Scan the listing below for the word "span", then copy each line that has it.

**Dataset records**
-----

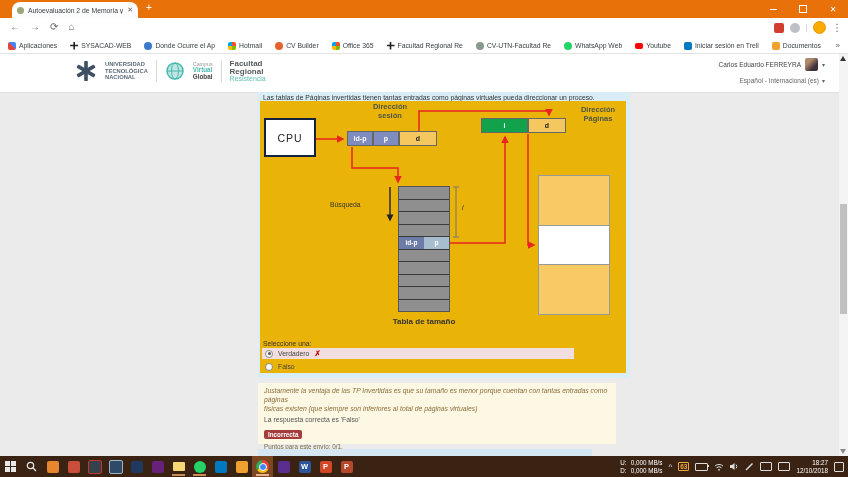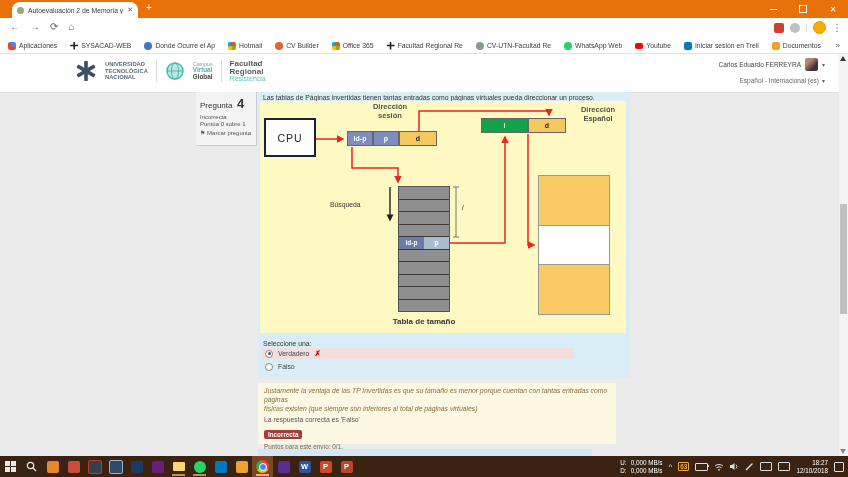--- a/index.html
+++ b/index.html
@@ -259,12 +259,6 @@
     </div>
   </div>
 
-  <div class="abs qinfo">
-    <div><span class="lab">Pregunta</span> <span class="num">4</span></div>
-    <div class="sm">Incorrecta</div>
-    <div class="sm">Puntúa 0 sobre 1</div>
-    <div class="sm"><span>⚑</span> <span>Marcar pregunta</span></div>
-  </div>
 
   <div class="abs formulation"></div>
   <div class="abs qtext">Las tablas de Páginas invertidas tienen tantas entradas como páginas virtuales pueda direccionar un proceso.</div>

-----

**Reply to the task**
-    <div><span class="lab">Pregunta</span> <span class="num">4</span></div>
-    <div class="sm"><span>⚑</span> <span>Marcar pregunta</span></div>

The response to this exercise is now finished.